Not Woke until I’ve had my Coffee
RPGnet Member
Validated User
Given part of what I'm doing at work today, you could have "Bloodchain", where small blood sacrifices are used to summon minor demons who maintain contract/account ledgers.
 

mindstalk

Does the math.
Validated User
Checks are an ancient idea.
https://en.wikipedia.org/wiki/Cheque#History

The ancient Romans are believed to have used an early form of cheque known as praescriptiones in the 1st century BCE.[7]

Muslim traders are known to have used the cheque or ṣakk system since the time of Harun al-Rashid (9th century) of the Abbasid Caliphate.[8] Transporting a paper sakk was more secure than transporting money. In the 9th century, a merchant in country A could cash a saqq drawn on his bank in country B.[9]
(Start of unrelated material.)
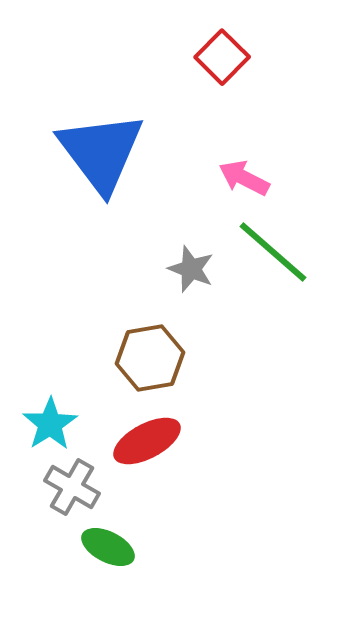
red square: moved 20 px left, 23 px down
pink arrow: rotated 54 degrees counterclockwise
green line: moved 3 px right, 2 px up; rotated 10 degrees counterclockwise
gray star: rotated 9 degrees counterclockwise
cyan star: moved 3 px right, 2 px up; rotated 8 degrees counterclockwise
In the 13th century in Venice the bill of exchange was developed as a legal device to allow international trade without the need to carry large amounts of gold and silver. Their use subsequently spread to other European countries.
https://en.wikipedia.org/wiki/History_of_banking#India

In ancient India there are evidences of loans from the Vedic period (beginning 1750 BC). Later during the Maurya dynasty (321 to 185 BC), an instrument called adesha was in use, which was an order on a banker desiring him to pay the money of the note to a third person, which corresponds to the definition of a bill of exchange as we understand it today.
The speeches of Demosthenes contain numerous references to the issuing of credit (Millett p. 5). Xenophon is credited to have made the first suggestion of the creation of an organisation known in the modern definition as a joint-stock bank in On Revenues written circa 353 B.C.
https://en.wikipedia.org/wiki/Hawala

The hawala system has existed since the 8th century between Arabic and Muslim traders ... In the most basic variant of the hawala system, money is transferred via a network of hawala brokers, or hawaladars. It is the transfer of money without actually moving it. In fact, a successful definition of the hawala system that is used is "money transfer without money movement"... Along with the money, he usually specifies something like a password that will lead to the money being paid out ... The unique feature of the system is that no promissory instruments are exchanged between the hawala brokers; the transaction takes place entirely on the honour system.
https://en.wikipedia.org/wiki/Hundi

Which describes various Indian instruments, like checks to a person, or bearer instruments


Fundamentally all you need is a document describing the money, some surety that the document is from whom it claims, and some surety that the presenter is the person who should be paid (unless it's a bearer instrument like cash). You could just say "checks happen" unless you want to base stories around fraud and fraud prevention.